S&P Global Ratings reduced its staff of senior analysts by at least five as part of a reorganization that combines its sovereign division with the bank-focused financial division, an unnamed source with knowledge of the matter told Reuters.
Those who left included Global Chief Rating Officer Moritz Kraemer, Chief Europe, Middle East and Africa Analyst Myriam Fernandez de Heredia Martinez and Singapore-based Managing Director, Sovereign & International Public Finance Liesl Saldanha, and their deputies, the source said.
"The sovereign group has basically been dismantled," the source said. Around 110 analysts were either laid off or left their jobs at the rating agency's three divisions, the source said.
The latest cuts reportedly took place following the combination of two of the divisions at regional level, namely, sovereign-international public finance and financial services, the newswire reported.

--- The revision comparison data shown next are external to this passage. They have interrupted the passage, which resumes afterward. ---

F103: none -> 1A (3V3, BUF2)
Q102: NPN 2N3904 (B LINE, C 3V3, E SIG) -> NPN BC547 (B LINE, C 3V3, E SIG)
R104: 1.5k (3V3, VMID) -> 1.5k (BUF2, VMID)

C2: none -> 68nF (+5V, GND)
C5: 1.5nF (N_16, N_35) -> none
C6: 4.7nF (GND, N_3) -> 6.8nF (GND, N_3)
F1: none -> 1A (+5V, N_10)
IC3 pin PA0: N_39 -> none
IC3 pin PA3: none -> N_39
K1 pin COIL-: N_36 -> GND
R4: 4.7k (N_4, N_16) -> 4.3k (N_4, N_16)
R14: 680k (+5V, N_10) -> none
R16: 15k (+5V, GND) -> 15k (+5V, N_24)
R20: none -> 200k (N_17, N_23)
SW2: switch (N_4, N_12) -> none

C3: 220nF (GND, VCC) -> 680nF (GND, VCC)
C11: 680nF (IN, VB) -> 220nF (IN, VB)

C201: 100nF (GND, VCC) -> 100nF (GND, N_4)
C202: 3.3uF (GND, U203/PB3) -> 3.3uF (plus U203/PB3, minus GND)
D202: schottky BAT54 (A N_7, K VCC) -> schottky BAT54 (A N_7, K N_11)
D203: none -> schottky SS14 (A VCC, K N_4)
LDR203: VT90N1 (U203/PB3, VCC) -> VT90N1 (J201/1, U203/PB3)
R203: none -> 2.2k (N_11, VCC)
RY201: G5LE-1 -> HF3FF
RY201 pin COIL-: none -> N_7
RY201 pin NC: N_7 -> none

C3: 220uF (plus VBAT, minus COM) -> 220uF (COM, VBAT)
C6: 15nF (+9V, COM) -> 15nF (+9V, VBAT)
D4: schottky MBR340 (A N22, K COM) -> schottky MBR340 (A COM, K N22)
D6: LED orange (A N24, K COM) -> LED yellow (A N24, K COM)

Top analysts from the erstwhile financial services unit took over the rating agency's combined divisions in the U.S. and Canada, EMEA as well as Asia-Pacific. The lead corporate manager for Corporates took over the combined division in Latin America, the newswire reported.
A spokesman for S&P confirmed "some organizational changes" had been undertaken and that individuals are leaving as a result, but declined to say how many staff were affected. S&P Global Ratings is part of S&P Global Inc..
S&P Global Market Intelligence and S&P Global Ratings are owned by S&P Global Inc.